The mouse set theorem just past projective

Abstract

We identify a particular mouse, $M^{\mathrm{\text{ld}}}$, the minimal ladder mouse, that sits in the mouse order just past $M_n^{♯}$ for all $n$, and we show that $ℝ\cap M^{\mathrm{\text{ld}}}=Q_{\omega +1}$, the set of reals that are ${\mathrm{\Delta }}_{\omega +1}^1$ in a countable ordinal. Thus $Q_{\omega +1}$ is a mouse set.
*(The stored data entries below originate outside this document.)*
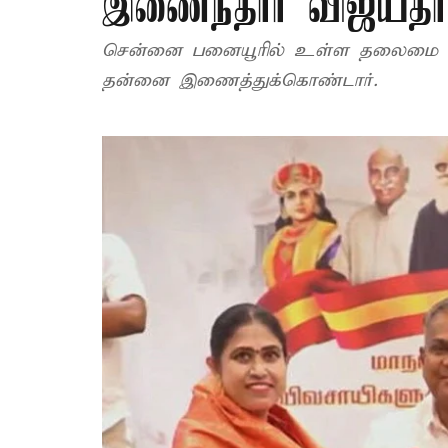
இணைந்தார் விஜயத
சென்னை பனையூரில் உள்ள தலைமை அல
தன்னை இணைத்துக்கொண்டார்.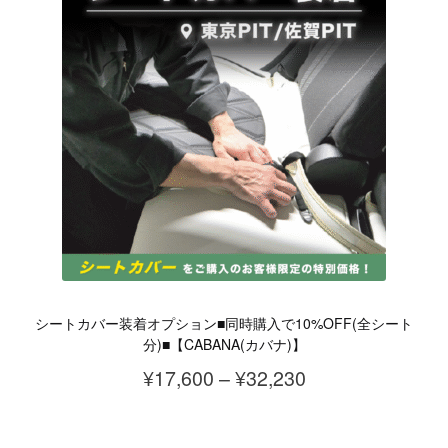
シートカバー装着オプション■同時購入で10%OFF(全シート
分)■【CABANA(カバナ)】
価
¥
17,600
–
¥
32,230
格
こ
帯: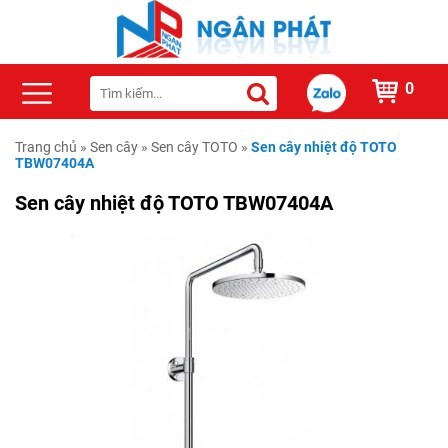
0
Trang chủ
»
Sen cây
»
Sen cây TOTO
»
Sen cây nhiệt độ TOTO
TBW07404A
Sen cây nhiệt độ TOTO TBW07404A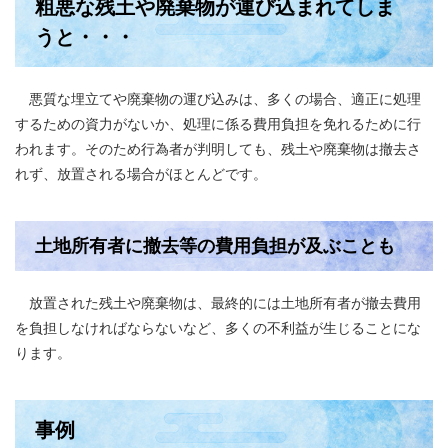
粗悪な残土や廃棄物が運び込まれてしま
うと・・・
悪質な埋立てや廃棄物の運び込みは、多くの場合、適正に処理
するための資力がないか、処理に係る費用負担を免れるために行
われます。そのため行為者が判明しても、残土や廃棄物は撤去さ
れず、放置される場合がほとんどです。
土地所有者に撤去等の費用負担が及ぶことも
放置された残土や廃棄物は、最終的には土地所有者が撤去費用
を負担しなければならないなど、多くの不利益が生じることにな
ります。
事例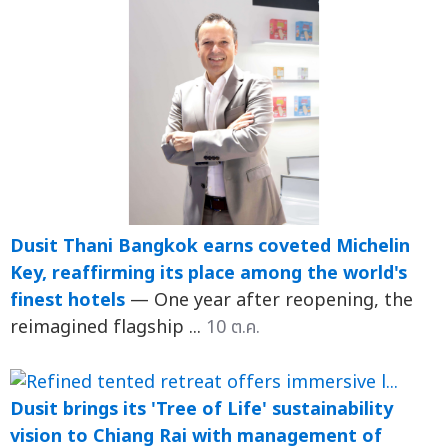
Dusit Thani Bangkok earns coveted Michelin
Key, reaffirming its place among the world's
finest hotels
— One year after reopening, the
reimagined flagship ...
10 ต.ค.
Dusit brings its 'Tree of Life' sustainability
vision to Chiang Rai with management of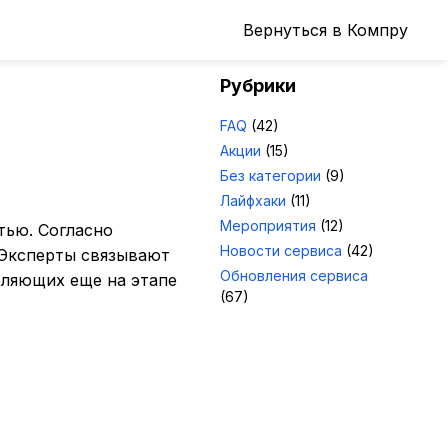
Вернуться в Компру
Рубрики
FAQ
(42)
Акции
(15)
Без категории
(9)
Лайфхаки
(11)
Мероприятия
(12)
тью. Согласно
Новости сервиса
(42)
 Эксперты связывают
Обновления сервиса
оляющих еще на этапе
(67)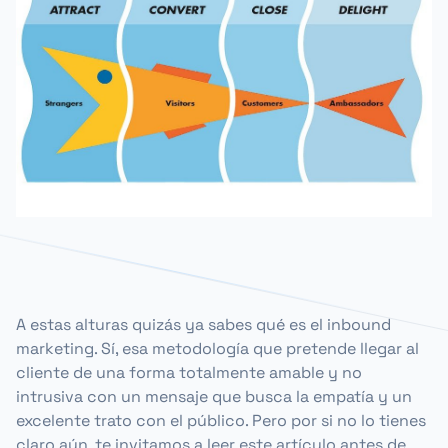
A estas alturas quizás ya sabes qué es el inbound
marketing. Sí, esa metodología que pretende llegar al
cliente de una forma totalmente amable y no
intrusiva con un mensaje que busca la empatía y un
excelente trato con el público. Pero por si no lo tienes
claro aún, te invitamos a leer este artículo antes de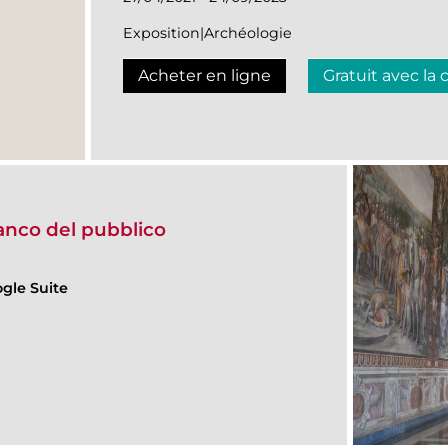
Exposition|Archéologie
Acheter en ligne
Gratuit avec la 
fianco del pubblico
gle Suite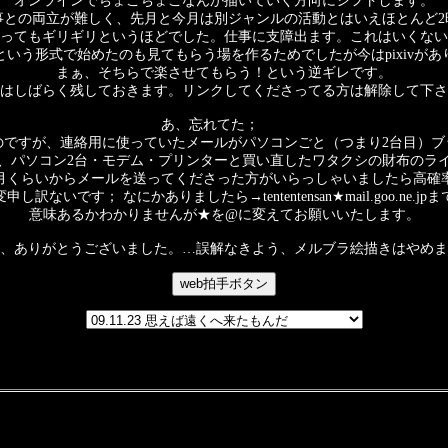
オンラインでちょこちょこなんか描いていく方向にシフトします。
事との両立が難しく、先月と今月は別ジャンルの活動とはいえほとんど2
ってもギリギリというほどでした。仕事に支障出ます。これはいくない
という形式で始めたのも見てもらう場を作るためでしたが今はpixivがあ
まぁ、そちらで楽させてもらう！という逆ギレです。
はしばらく残しておきます。リンクしてくださってる方は解除して下さ
あ、忘れてた；
のですが、連絡用に使っていたメールがパソコンごと（つまり2台目）ブ
、パソコン2台・モデム・プリンターと買い直したワタクシの財布のラ
0月くらいからメールを送ってくださった方がいらっしゃいましたら高確
訳ないです； なにかありましたら→tententensan★mail.goo.ne.
意味あるかわかりませんが★を@に変えてお願いいたします。
、ありがとうございました。…誤解なきよう、メルブラ絵描きはやめま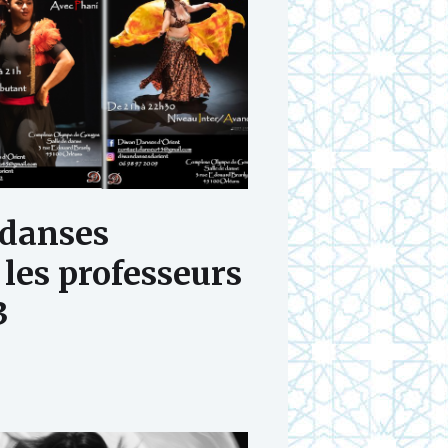
 danses
 les professeurs
3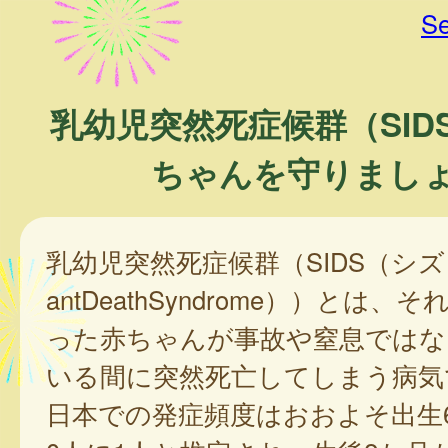
Se
乳幼児突然死症候群（SID
ちゃんを守りまし
乳幼児突然死症候群（SIDS（シズ：Su
antDeathSyndrome））とは
った赤ちゃんが事故や窒息ではな
いる間に突然死亡してしまう病気
日本での発症頻度はおおよそ出生6,0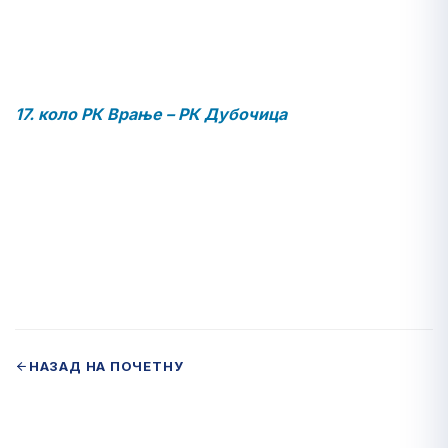
17. коло РК Врање – РК Дубочица
НАЗАД НА ПОЧЕТНУ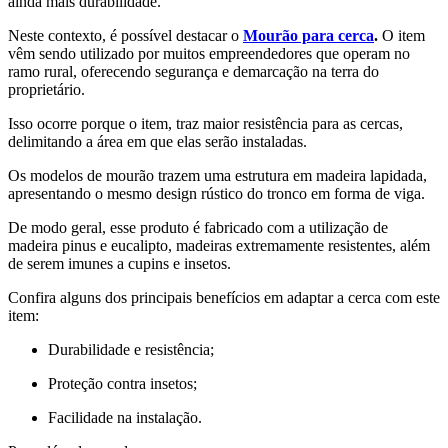
ainda mais durabilidade.
Neste contexto, é possível destacar o
Mourão para cerca
.
O item
vêm sendo utilizado por muitos empreendedores que operam no
ramo rural, oferecendo segurança e demarcação na terra do
proprietário.
Isso ocorre porque o item, traz maior resistência para as cercas,
delimitando a área em que elas serão instaladas.
Os modelos de mourão trazem uma estrutura em madeira lapidada,
apresentando o mesmo design rústico do tronco em forma de viga.
De modo geral, esse produto é fabricado com a utilização de
madeira pinus e eucalipto, madeiras extremamente resistentes, além
de serem imunes a cupins e insetos.
Confira alguns dos principais benefícios em adaptar a cerca com este
item:
Durabilidade e resistência;
Proteção contra insetos;
Facilidade na instalação.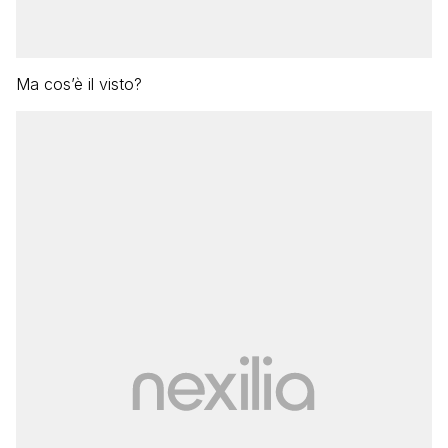
Ma cos’è il visto?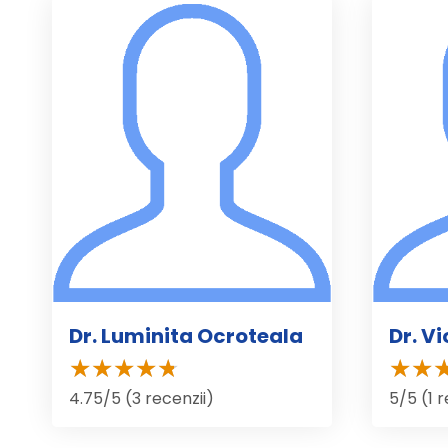
Dr. Luminita Ocroteala
Dr. V
4.75/5 (3 recenzii)
5/5 (1 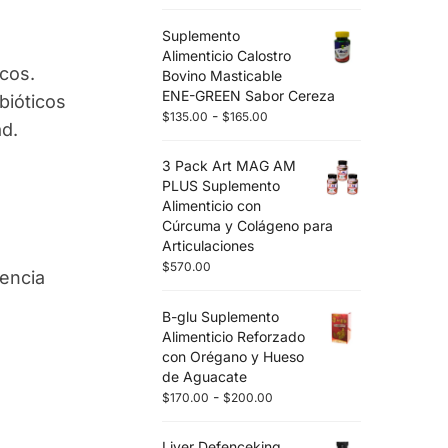
Suplemento
Alimenticio Calostro
cos.
Bovino Masticable
ENE-GREEN Sabor Cereza
bióticos
-
$
135.00
$
165.00
ad.
3 Pack Art MAG AM
PLUS Suplemento
Alimenticio con
Cúrcuma y Colágeno para
Articulaciones
$
570.00
tencia
B-glu Suplemento
Alimenticio Reforzado
con Orégano y Hueso
de Aguacate
-
$
170.00
$
200.00
Liver Defenceking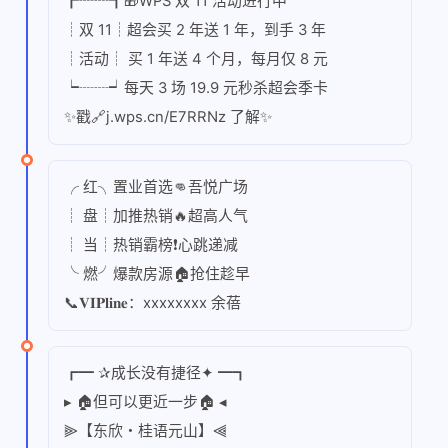
┎┈┈┒🎁WPS 双 11 活动进行中
┊双 11┊超会买 2 年送 1 年，到手 3 年
┊活动┊ 买 1 年送 4 个月，每月仅 8 元
┕┈┈┙每天 3 场 19.9 元秒杀超会季卡
✨戳🔗j.wps.cn/E7RRNz 了解✨
╭ 红╮置业首选👊吾悦广场
┊ 盘┊加推热销🔥超高人气
┊ 当┊热销霸榜❗心跳递减
╰ 燃╯爆款房源🏠抢住趁早
📞𝐕𝐈𝐏𝐥𝐢𝐧𝐞：xxxxxxxx 余蓓
┏━ ✰成长没有捷径✦ ━┓
▸ 🏠但可以更近一步🏠 ◂
⫸【东欣・桂语元山】⫷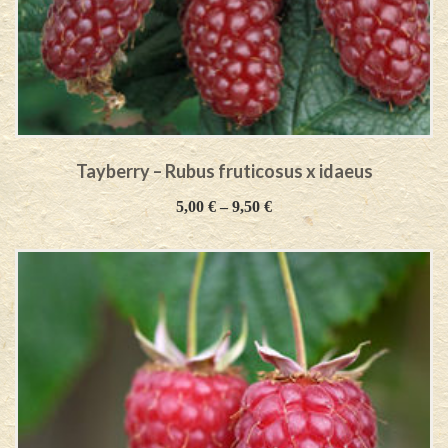
Tayberry – Rubus fruticosus x idaeus
5,00
€
–
9,50
€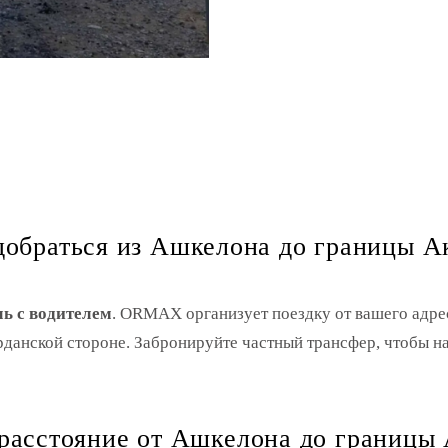
добраться из Ашкелона до границы А
ь с водителем
. ORMAX организует поездку от вашего адре
орданской стороне. Забронируйте частный трансфер, чтобы 
расстояние от Ашкелона до границы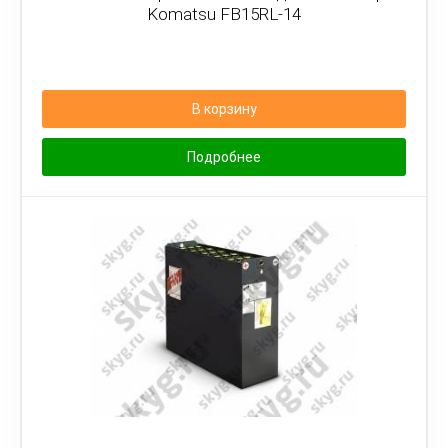
Komatsu FB15RL-14
В корзину
Подробнее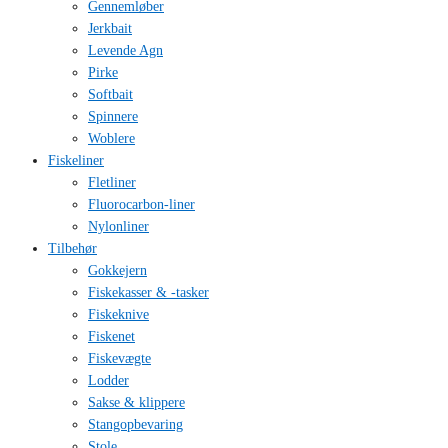
Gennemløber
Jerkbait
Levende Agn
Pirke
Softbait
Spinnere
Woblere
Fiskeliner
Fletliner
Fluorocarbon-liner
Nylonliner
Tilbehør
Gokkejern
Fiskekasser & -tasker
Fiskeknive
Fiskenet
Fiskevægte
Lodder
Sakse & klippere
Stangopbevaring
Stole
This is analogous to the fact that $ℝ\cap M_1^{♯}=Q_3$ where $M_1^{♯}$ is the sharp for the minimal inner model with a Woodin cardinal, and $Q_3$ is the set of reals that are ${\mathrm{\Delta }}_3^1$ in a countable ordinal.

More generally $ℝ\cap M_{2n+1}^{♯}=Q_{2n+3}$. The mouse $M^{\mathrm{\text{ld}}}$ and the set $Q_{\omega +1}$ compose the next natural pair to consider in this series of results. Thus we are proving the mouse set theorem just past projective.

Some of this is not new. $ℝ\cap M^{\mathrm{\text{ld}}}\subseteq Q_{\omega +1}$ was known in the 1990s. But $Q_{\omega +1}\subseteq M^{\mathrm{\text{ld}}}$ was open until Woodin found a proof in 2018. The main goal of this paper is to give Woodin’s proof.